== Excerpt provided ==

Here's Why Trump Might Not Ditch The Paris Climate Deal

On the campaign trail, Donald Trump vowed to cancel the Paris agreement on global warming. But his senior advisors will likely urge him to stay in. Pulling out of such a flexible agreement, as one expert put it, would be like “poking everyone in the eye with a stick.”

As agenda items go, the future of the planet is a biggie. And that’s arguably what’s on the table in the White House this week, as President Trump’s senior advisors will reportedly debate whether the US should withdraw from the historic Paris agreement on climate change.

On the campaign trail, Trump repeatedly vowed to cancel the December 2015 deal, under which more than 190 nations pledged to reduce their emissions of greenhouse gases. But within the Trump administration, there’s a big split on the issue.

The “keep the deal” camp is led by Trump’s son-in-law Jared Kushner and Secretary of State Rex Tillerson, according to Politico, which last week reported that a showdown meeting of senior advisers would take place as early as today. National Security Adviser H.R. McMaster is also reportedly leaning in favor of staying in the climate accord. The “leave” faction is headed by Environmental Protection Agency head Scott Pruitt and chief strategist Steve Bannon.

===

• **Requirement 1**:
Answer these questions about the article on Trump and the Paris climate deal:
(a) According to one expert, what would pulling out of the agreement be like?
(b) In what month and year was the Paris deal made?
(c) Who heads the "leave" faction?
• **Requirement 2**: Rewrite the article on Trump and the Paris climate deal between "On the campaign trail, Trump" and "on the issue.", inclusive, substituting "190 countries" for "190 nations".
• **Requirement 3**: Summarize the article on Trump and the Paris climate deal in two sentences.

== Excerpted records ==

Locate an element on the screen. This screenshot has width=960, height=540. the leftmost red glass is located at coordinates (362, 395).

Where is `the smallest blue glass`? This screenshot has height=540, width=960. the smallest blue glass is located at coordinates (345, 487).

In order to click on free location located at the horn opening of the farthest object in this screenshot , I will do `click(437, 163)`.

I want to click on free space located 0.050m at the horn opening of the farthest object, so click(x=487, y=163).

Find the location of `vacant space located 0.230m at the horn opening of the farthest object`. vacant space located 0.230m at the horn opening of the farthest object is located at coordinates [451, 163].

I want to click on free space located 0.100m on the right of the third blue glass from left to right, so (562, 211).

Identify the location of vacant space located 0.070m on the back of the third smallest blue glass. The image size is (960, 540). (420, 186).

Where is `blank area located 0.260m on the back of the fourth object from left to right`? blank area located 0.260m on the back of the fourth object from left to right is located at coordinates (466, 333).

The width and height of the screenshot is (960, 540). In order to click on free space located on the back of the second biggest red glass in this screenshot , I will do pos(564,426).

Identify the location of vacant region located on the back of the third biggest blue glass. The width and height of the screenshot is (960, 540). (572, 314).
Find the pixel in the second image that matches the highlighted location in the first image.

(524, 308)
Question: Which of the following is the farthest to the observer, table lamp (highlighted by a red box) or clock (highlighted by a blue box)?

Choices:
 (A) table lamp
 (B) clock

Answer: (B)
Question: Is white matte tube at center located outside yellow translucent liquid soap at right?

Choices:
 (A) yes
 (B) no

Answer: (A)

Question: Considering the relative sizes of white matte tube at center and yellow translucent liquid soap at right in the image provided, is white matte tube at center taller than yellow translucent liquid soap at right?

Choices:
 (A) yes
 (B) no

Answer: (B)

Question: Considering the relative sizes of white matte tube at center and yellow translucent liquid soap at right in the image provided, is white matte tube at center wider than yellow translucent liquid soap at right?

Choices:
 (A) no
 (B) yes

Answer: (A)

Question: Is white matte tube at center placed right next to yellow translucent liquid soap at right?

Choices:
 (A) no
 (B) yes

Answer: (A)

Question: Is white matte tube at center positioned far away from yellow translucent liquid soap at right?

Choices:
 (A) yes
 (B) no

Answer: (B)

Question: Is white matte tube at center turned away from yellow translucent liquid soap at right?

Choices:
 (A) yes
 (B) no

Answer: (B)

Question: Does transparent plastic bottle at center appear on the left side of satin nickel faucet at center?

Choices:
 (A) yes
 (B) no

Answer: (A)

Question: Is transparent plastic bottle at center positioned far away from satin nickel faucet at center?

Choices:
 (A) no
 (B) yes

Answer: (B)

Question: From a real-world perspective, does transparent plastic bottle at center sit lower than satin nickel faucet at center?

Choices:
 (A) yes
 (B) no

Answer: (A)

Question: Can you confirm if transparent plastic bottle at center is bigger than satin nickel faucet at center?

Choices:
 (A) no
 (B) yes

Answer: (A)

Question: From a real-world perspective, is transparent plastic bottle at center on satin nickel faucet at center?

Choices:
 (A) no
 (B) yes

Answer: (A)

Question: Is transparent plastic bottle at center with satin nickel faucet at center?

===

• **Task output 1**:
(a) It would be like "poking everyone in the eye with a stick."
(b) December 2015.
(c) Environmental Protection Agency head Scott Pruitt and chief strategist Steve Bannon.

• **Task output 2**:
On the campaign trail, Trump repeatedly vowed to cancel the December 2015 deal, under which more than 190 countries pledged to reduce their emissions of greenhouse gases. But within the Trump administration, there’s a big split on the issue.

• **Task output 3**: Although Donald Trump vowed during his campaign to cancel the December 2015 Paris agreement on climate change, his senior advisors will reportedly debate this week whether the US should withdraw. Jared Kushner and Rex Tillerson lead the camp that wants to keep the deal, with H.R. McMaster reportedly leaning their way, while Scott Pruitt and Steve Bannon head the faction that wants to leave.